03/02/2026
What I Got Wrong About Training (For a Very Long Time).
Every session was a chance to prove something. More weight. More reps. More pain tolerance.
PRs were the goal, even when they didn’t make sense. Aches and nagging pains weren’t warning signs; they were welcomed.
I thought beating myself worked. Until, it didn’t.
And it hit me that this wasn’t just a question about training. It was a question about time. About what we know at 20 versus what we understand later in life.
How much could our younger selves benefit from the clarity our older selves?
And this lesson doesn’t belong to one age group.
I’ve worked with teens to hopefully have them avoid years of frustration, up to people in their 80s and 90s who finally felt capable again, not because they did more, but because they understood the one thing they’d been missing all along: What Age Gives You
Clarity tends to arrive later than we’d like. But it’s never too late.
When you’re younger, your body is forgiving. You get away with things.
But, your body NEVER forgets!
If most people trained in their 20s with the wisdom of someone older, they would’ve experienced better, less painful results.
Most people would think this means going easy. It’s the opposite.
Your body responds to intensity and consistency.
The Rules Don’t Change But Your Interpretation Should
There are three truths that never stop being true:
1. Intensity is essential
2. Consistency is everything
3. Design matters
Most people fixate on the first two and completely misunderstand the third.
They think intensity means demolish. That consistency means grinding, no matter what. And, they assume more work automatically leads to better results.
If you want to know how to train effectively, think Stimulate, Not Demolish.
The goal of training is not to leave the gym beat up. It’s to leave it changed. Better. Stronger.
That means training to fatigue, not past it to failure. Caring more about progress than soreness. Valuing recovery as part of the program, not a break from it.
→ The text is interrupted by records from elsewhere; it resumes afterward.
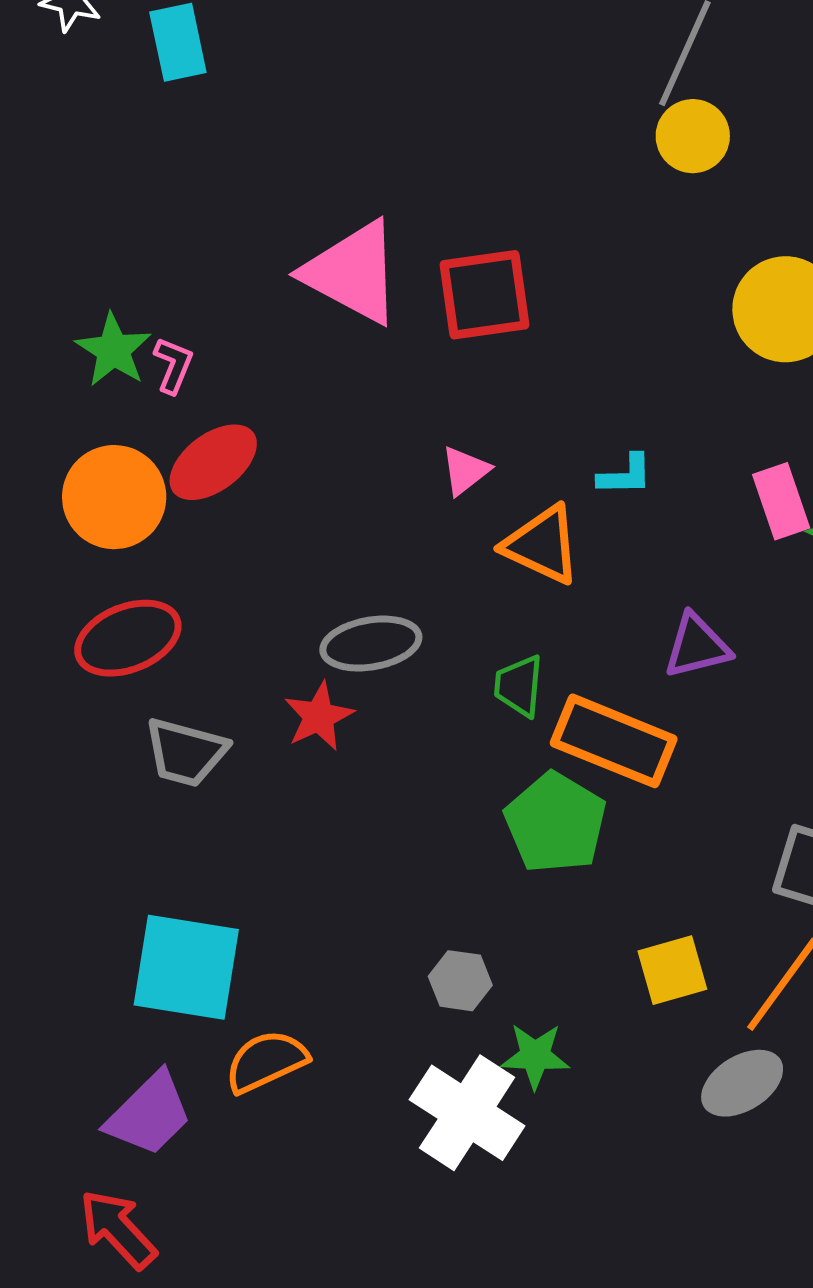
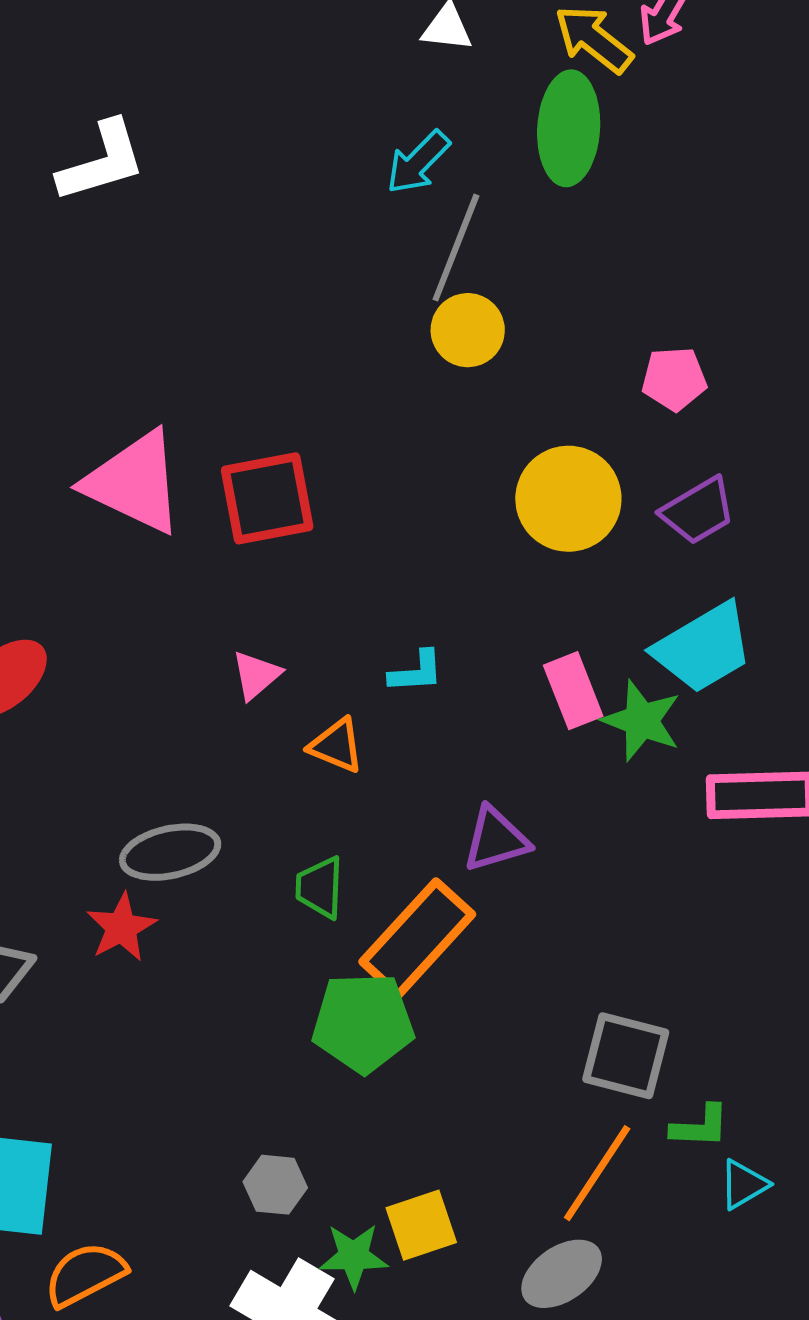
orange triangle: (542, 545) -> (336, 746), size x0.7
orange rectangle: (614, 741) -> (417, 938), turned -67
green pentagon: (556, 823) -> (363, 1023), turned -30
yellow square: (672, 970) -> (421, 1225), moved

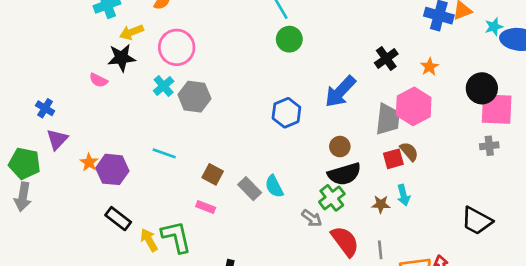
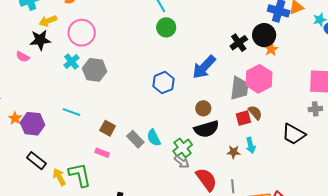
black circle: (482, 88) -> (264, 35), moved
green cross: (332, 198) -> (183, 148), moved
black trapezoid: (477, 221) -> (294, 134), moved

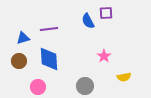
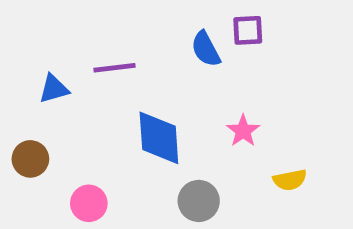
blue diamond: (49, 59) -> (159, 138), moved
brown circle: (19, 61) -> (30, 159), moved

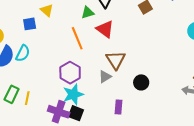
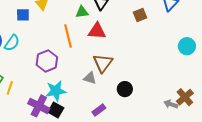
red triangle: (105, 29) -> (97, 31), turned -42
purple hexagon: (70, 73) -> (47, 61), moved
gray triangle: (105, 77) -> (90, 78), turned 40
purple rectangle: (118, 107) -> (99, 110), turned 40

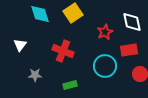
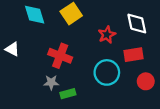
white triangle: (20, 45) -> (12, 49), turned -40
gray star: (35, 75) -> (51, 82), moved

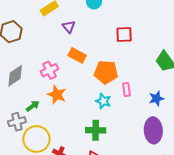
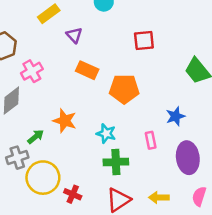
pink cross: (50, 70) -> (32, 71), moved
pink rectangle: (126, 90) -> (151, 140), moved
blue star: (156, 98) -> (175, 116), moved
cyan star: (103, 101) -> (106, 133), moved

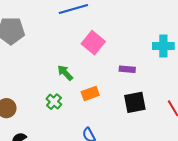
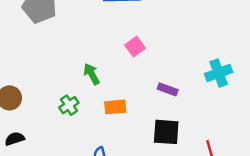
pink square: (93, 43) -> (135, 47), size x0.7
cyan cross: (163, 46) -> (219, 73), turned -35

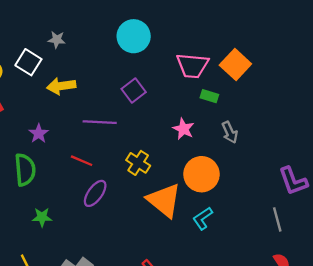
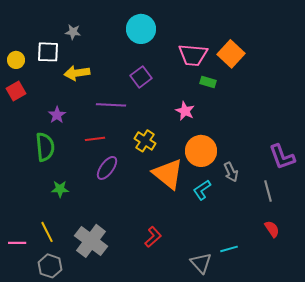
white square: (28, 62) -> (48, 52), turned -30
gray arrow: (230, 132) -> (231, 172), moved
red line: (82, 161) -> (95, 139), turned -30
Simple reality: many people sabotage their progress by doing what feels hardest instead of what works best.
Quality creates adaptation. Adaptation creates results.
Doing better requires restraint, focus, and a willingness to push yourself differently.
As you get older, training stops being about how much you can tolerate and starts becoming about how well you can listen.
It’s about training with clarity, purpose, and intelligence.
If you stop fighting your body and start working with it, strength doesn’t disappear with age. It sharpens.
You can’t turn back the clock, but you can still reshape and improve the future.